2015 Zinfandel, Leese-Fitch

Opened this Leese-Fitch zinfandel earlier in the week but finished it off this evening to complement a Blue Apron meal that consisted of sautéed beef and roasted eggplant. I had selected the 2015 Zinfandel (and a Cab too) from Winestore not from the reputation of the winemaker, which was new to me, but rather the grape and the price point. It’s got great value at $10 and I would highly recommend if price is a driving force in your wine selection.

2015 Zinfandel, Leese-Fitch, California, USA.

2015 Zinfandel, Leese-Fitch, California, USA.

Sneaky by the Leese-Fitch team is the 18% Petite Sirah that they added to the wine, and even as I write here I’m not sure if I’ll classify this bottle as a zin or a red blend. Suffice it to say you’ll drink with a smile regardless, so let us not split hairs. It pours dark purple and has notes of blackberry and spices (thanks to the PS) in your glass, and it has that plus tastes of cherry and dark berries on the palate. This is one of those times you should drink not with some preconceived notion of taste, i.e., governed by price, but rather just enjoy for what it is–fun, easy-drinking zinfandel.

Mine accompanied a Middle East-influenced beef dish, served with roasted eggplant and spinach on a bed of rice that was kicked up thanks to an “Afghan-style” spice blend*. A creamy cucumber salad on the side was cool and refreshing, offsetting the spices of the main dish. I nearly blew the timing of the meal as I worked to free the eggplant from the sheet pan but if you look at the image here you’ll see I did recover in time (and yes ate ‘both’ portions). The 2015 zinfandel from Leese-Fitch was great with this meal, its earthy qualities calming to the spices too. Since I had opened it earlier in the week, the combo was more happy accident than intention but still effective. Thanks for reading and have a great day.

 

* Peppery nigella seed, cassia, and bittersweet saffron.

 

2013 Pinot Noir, BV Coastal Estates

The 2013 Pinot Noir from Beaulieu Vineyard Coastal Estates lasted several nights at our place, which says several things about a wine. Usually it means a bottle that we opened on a weeknight. It can also be a more tannic red, particularly a Bordeaux or Malbec that needed some extra time, or even a wine that just didn’t stick the landing for one reason or another. In this instance, however, it was that the wine was opened on a night prior to a long work trip. If you’re a reader who also knows the joys–and poor night’s sleep–of an early morning flight, you know what I’m talking about here.

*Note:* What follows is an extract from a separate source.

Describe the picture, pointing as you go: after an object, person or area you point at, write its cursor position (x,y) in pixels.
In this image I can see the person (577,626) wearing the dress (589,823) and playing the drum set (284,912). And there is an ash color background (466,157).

2013 Pinot Noir, BV Coastal Estates, Rutherford, California, USA.

2013 Pinot Noir, Beaulieu Vineyard Coastal Estates, Rutherford, California, USA.

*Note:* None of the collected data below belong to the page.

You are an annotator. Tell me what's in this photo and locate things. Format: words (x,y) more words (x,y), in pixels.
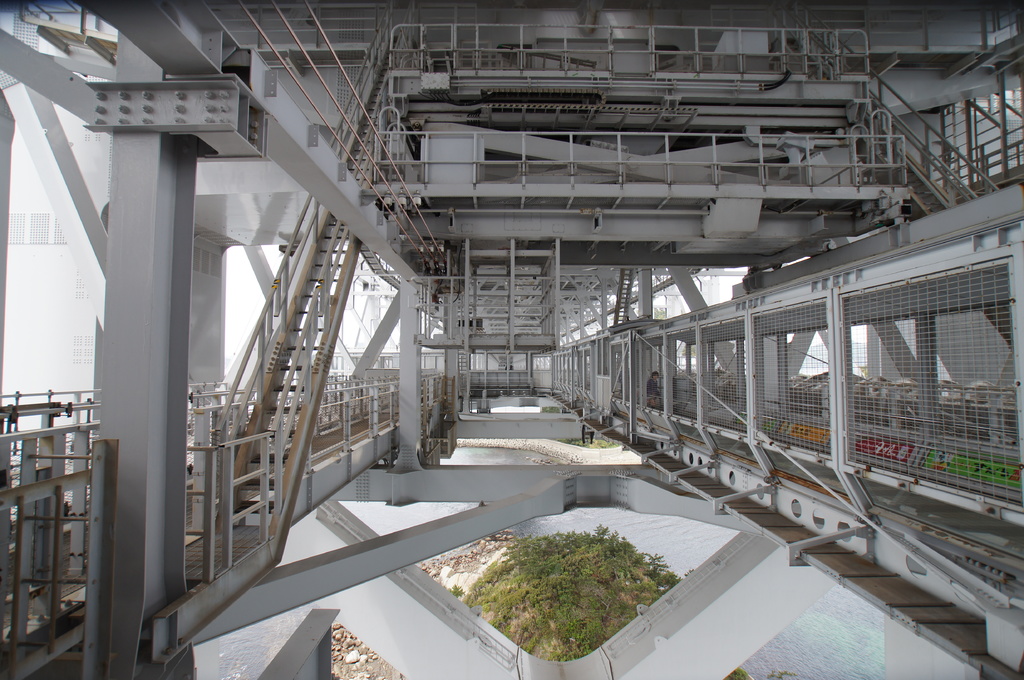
In this picture, we see a beam (506,277) or a bridge (365,436). Under the bridge (323,587), we see water (277,622) and we even see trees (533,557), grass (522,610) and stones (477,575). On the left corner of the picture (23,195), we see a building (20,335) which is white in color.
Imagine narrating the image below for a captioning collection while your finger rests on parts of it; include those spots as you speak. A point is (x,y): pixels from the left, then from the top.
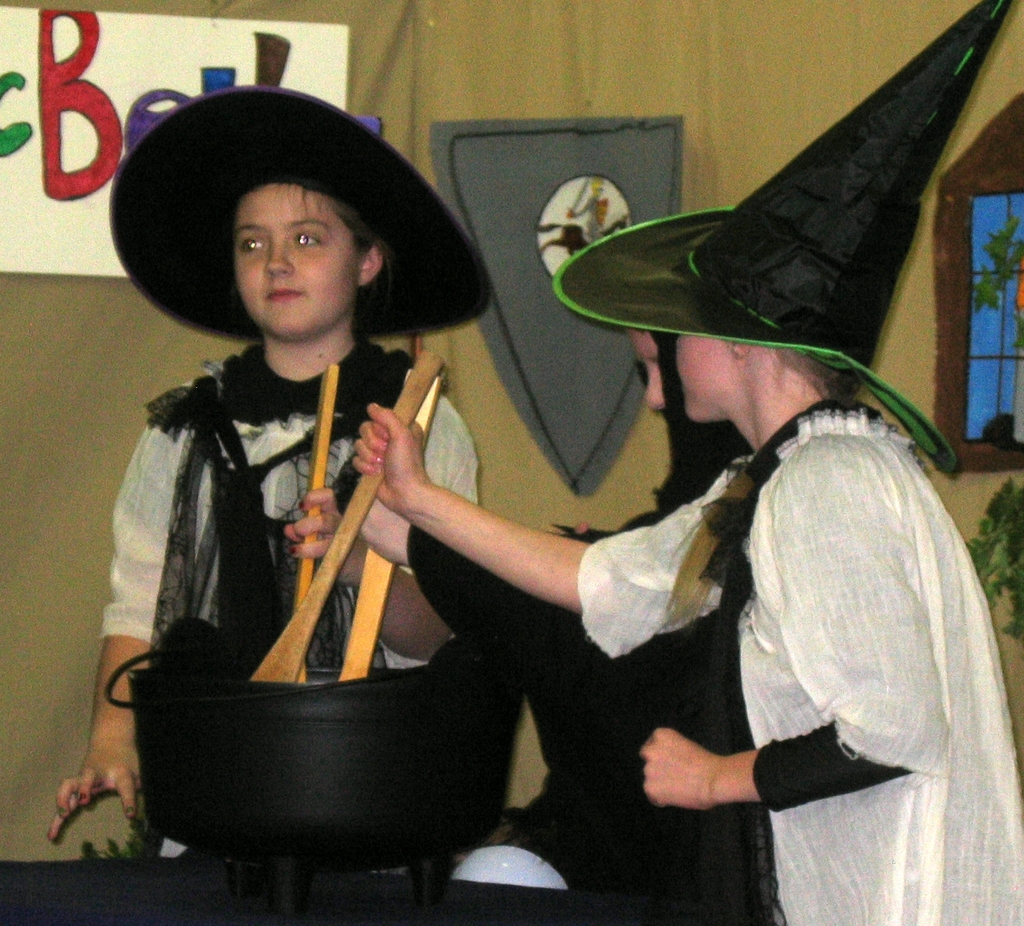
In the image I can see children (668,509) are standing. They are wearing black color hats (743,224) and holding some objects (347,538) in hands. In the background (553,157) I can see some objects (490,207) attached to the wall (374,79).
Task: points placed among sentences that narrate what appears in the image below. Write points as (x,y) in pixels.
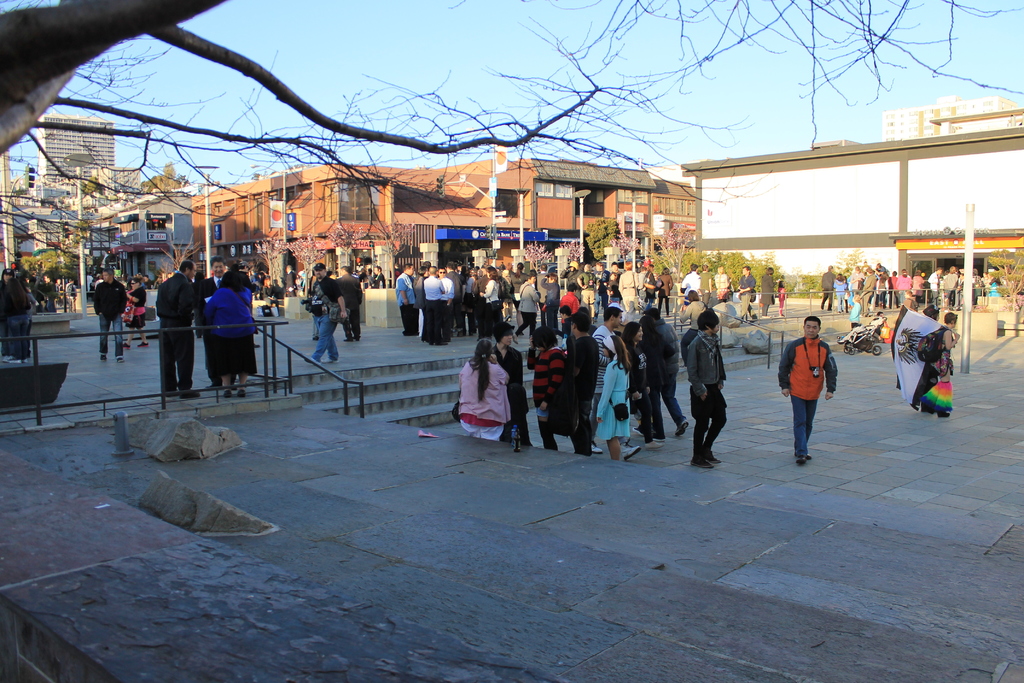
In this image we can see people (455,277) standing and some of them are walking. There are stairs (368,388) and we can see railings (290,392). In the background (488,226) there are buildings (327,190), trees (17,127), poles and sky (415,99).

BV has been producing wine for more than 100 years, and the Latour name has long enjoyed a strong reputation for its Cabernet Sauvignons. A quick bit of research revealed that its founder Georges de Latour even sold wine to the Catholic Church during Prohibition (the only working Napa winery during that dark period of U.S. history), and his viniculturist Andre Tchelistcheff developed the first “cult” Cab in the first half of the 20th century. So you know they know grapes and how to get things done with a bang in the wine business.

Alas, this is not one of those smart-sounding Latour Private Reserve Cabernets but rather the 2013 BV Pinot Noir. That’s not to say I didn’t enjoy it. As a matter of fact it was nice and smooth, and a bit more of a cherry finish than a strawberry taste. I rushed through the pre-trip glass, and was too tired upon returning to make better notes of its profile. I do know that I finished off this 2013 vintage with some pepperoni pizza, and that the wine was enjoyable.

This is how the Beaulieu team describes the 2013: “Classic in style, our Pinot Noir is elegant and graceful, showing intense varietal character over a soft, supple profile. Fresh cherries and summer plums open the aromas. On the palate, the fruit gains complexity and depth, adding subtle layers of leather and forest floor. French oak stitches the bright fruit together, leaving just a hint vanilla.

Forest floor? Missed that. I’m interested in another bottle of this, particularly a Friday night bottle, but even more so one of the Latour Cabs! I’ll be ready with my signature any time the good folks at BV decide they want to ship one to this humble writer.